What you need to do: Without the images, set down each entry exactly.

Data for this task:
_ _ _ _

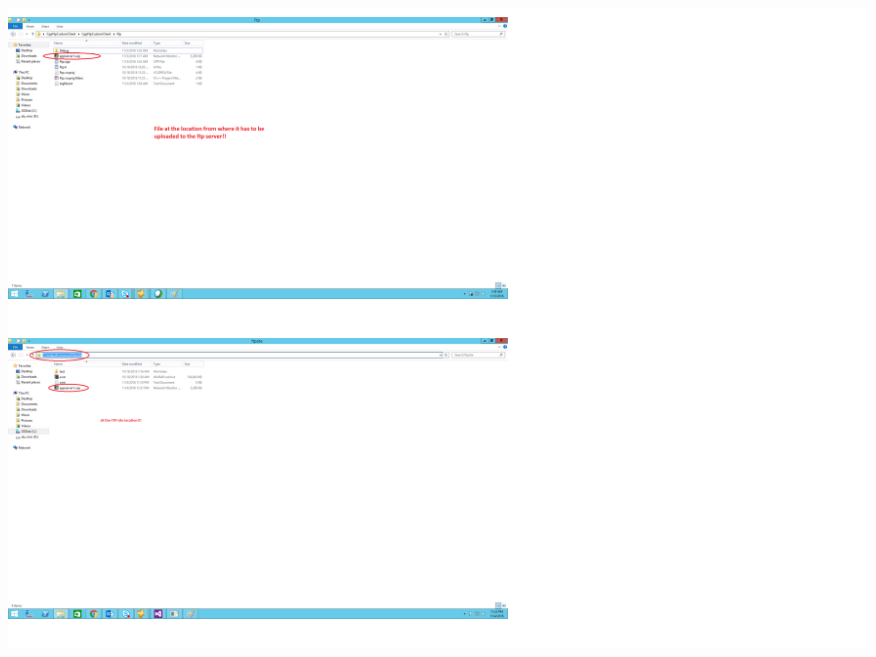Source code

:<img src="163206-image.png" alt="" width="500" height="300" align="middle">
<br>
<br>
<img src="163207-image.png" alt="" width="500" height="300" align="middle">
<br>
<br>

_ _ _ _

Answer space:
Source code

:<img src="163206-image.png" alt="" width="500" height="300" align="middle">
<br>
<br>
<img src="163207-image.png" alt="" width="500" height="300" align="middle">
<br>
<br>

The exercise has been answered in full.